Data for processing
Start of Block
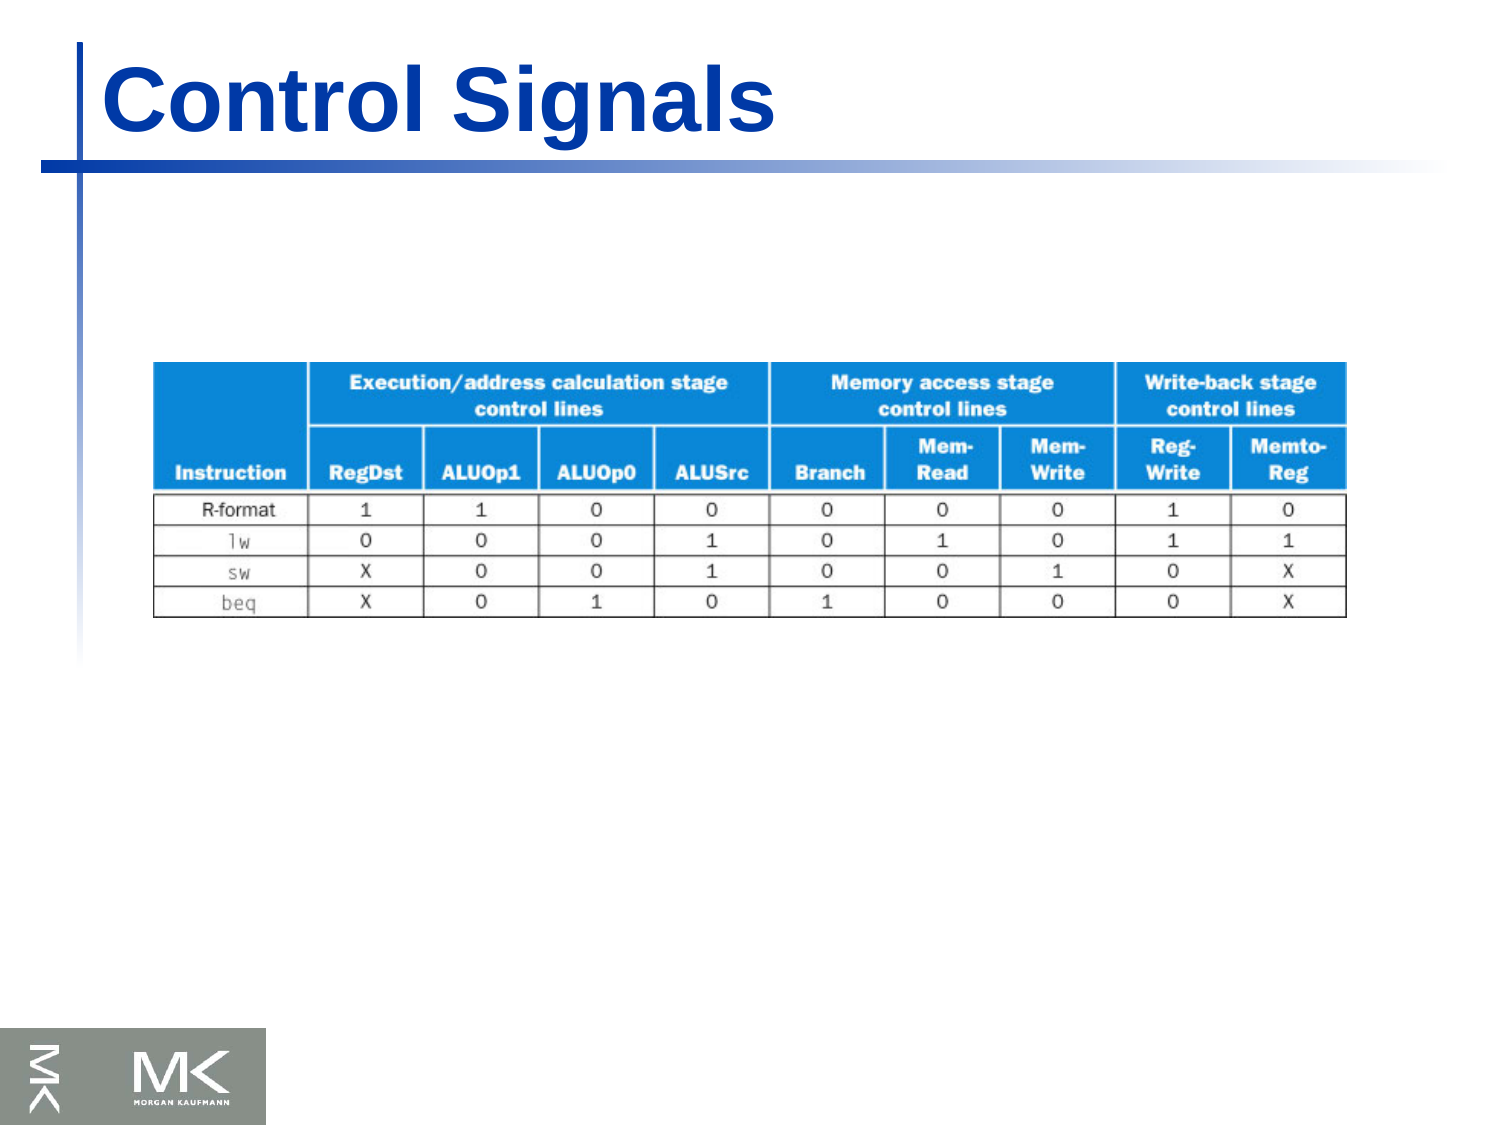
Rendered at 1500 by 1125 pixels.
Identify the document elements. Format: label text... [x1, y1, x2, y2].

title Control Signals [92, 31, 1449, 158]
picture [0, 1028, 266, 1125]
picture [152, 362, 1347, 618]
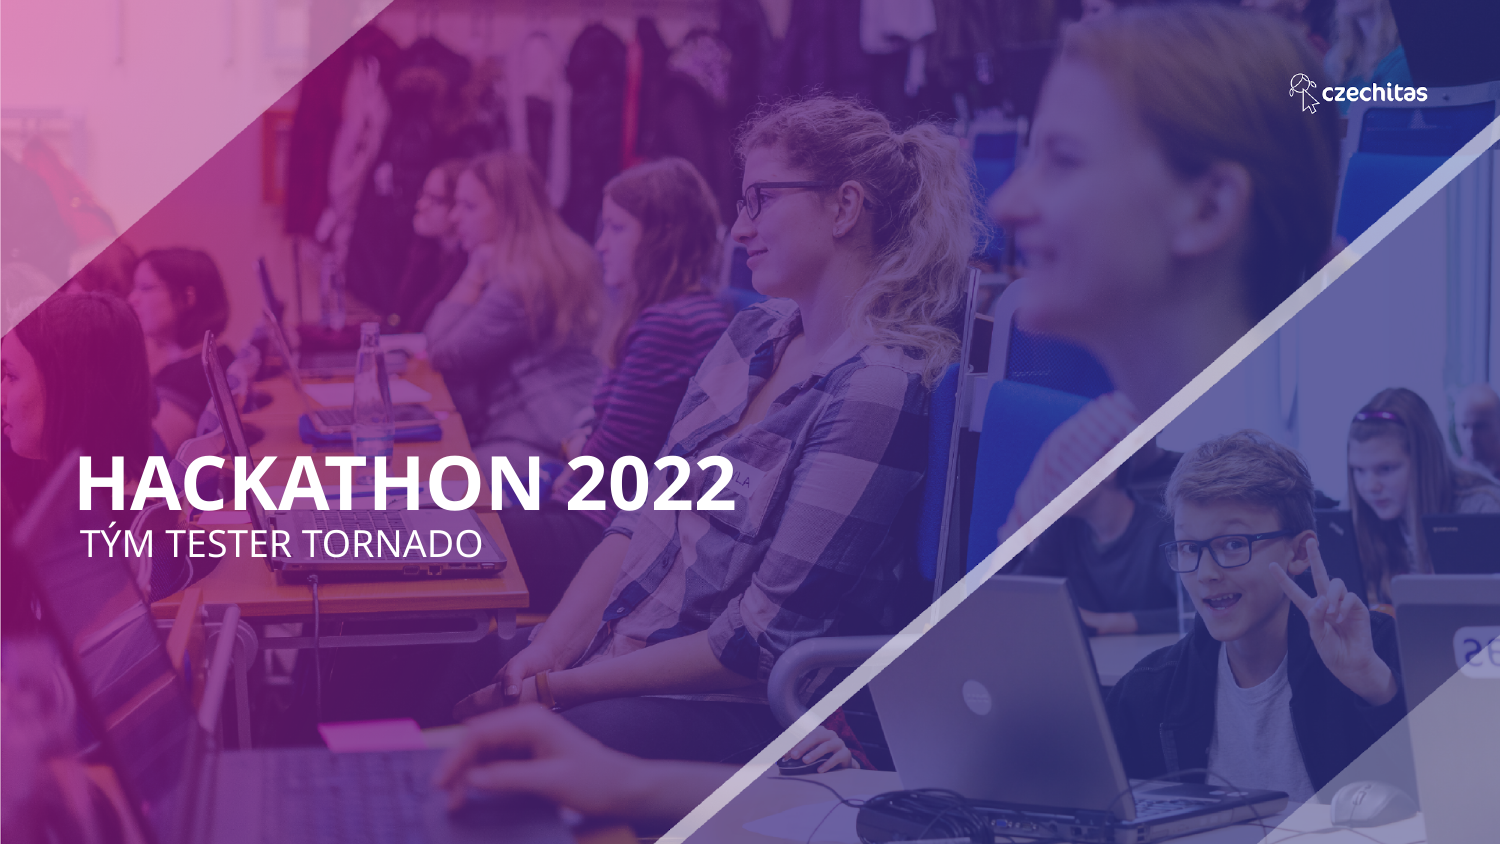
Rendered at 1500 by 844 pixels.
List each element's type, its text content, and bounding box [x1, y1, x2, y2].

picture [0, 0, 1500, 844]
subtitle TÝM TESTER TORNADO [79, 525, 917, 636]
title HACKATHON 2022 [73, 244, 1039, 526]
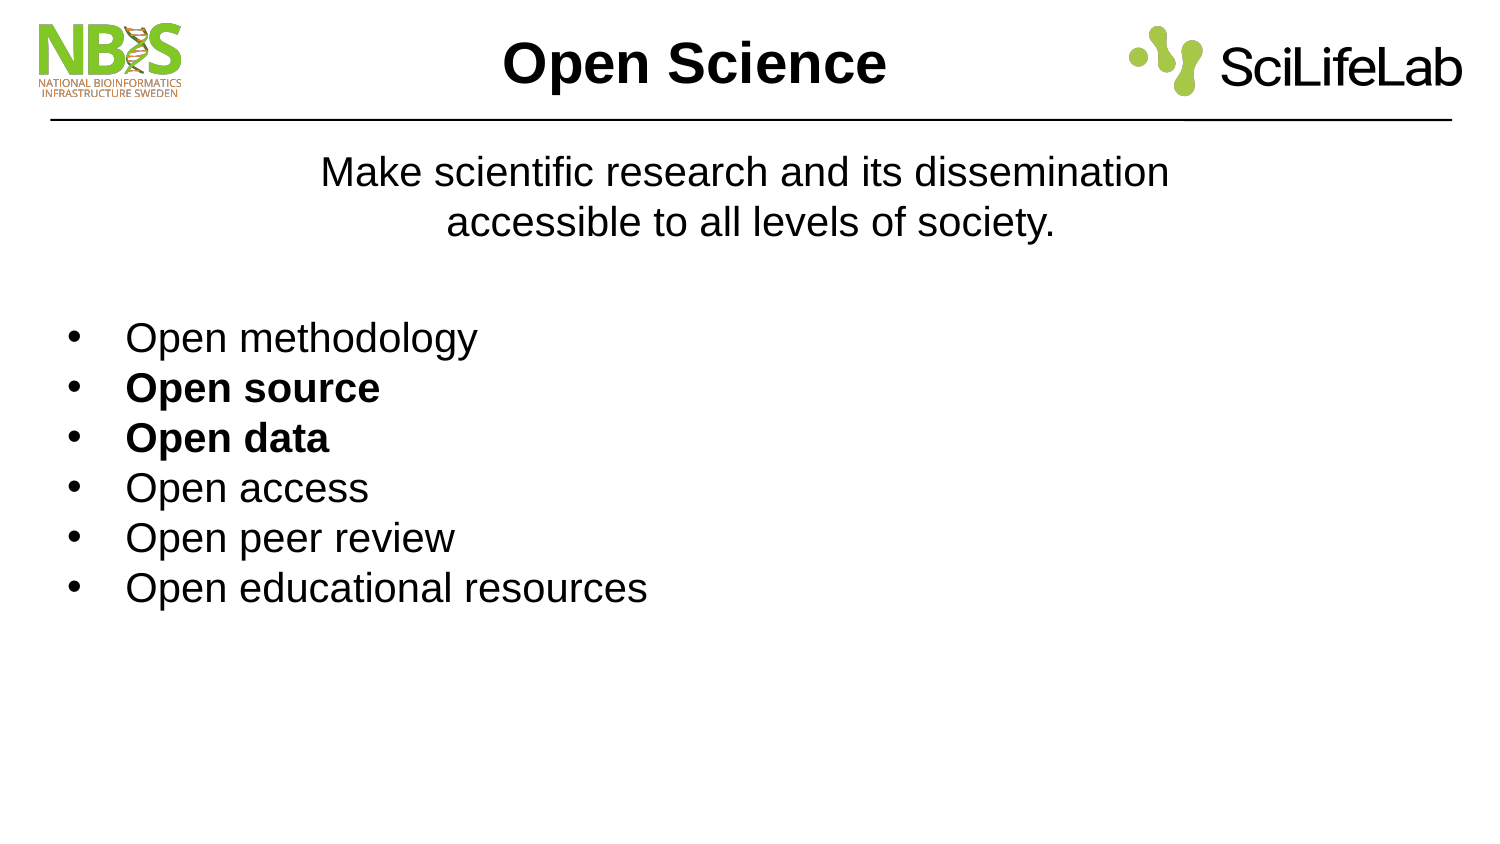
End of Block
Task goal
Return the opening line of the data above and every line after it up to and including the line that holds "Rendered at 1500 by 844 pixels."; pictures stay out.

Written solution
Rendered at 1500 by 1125 pixels.
Identify the document elements. Format: label text... [x1, y1, x2, y2].

title Control Signals [92, 31, 1449, 158]
picture [0, 1028, 266, 1125]
picture [152, 362, 1347, 618]
Rendered at 1500 by 844 pixels.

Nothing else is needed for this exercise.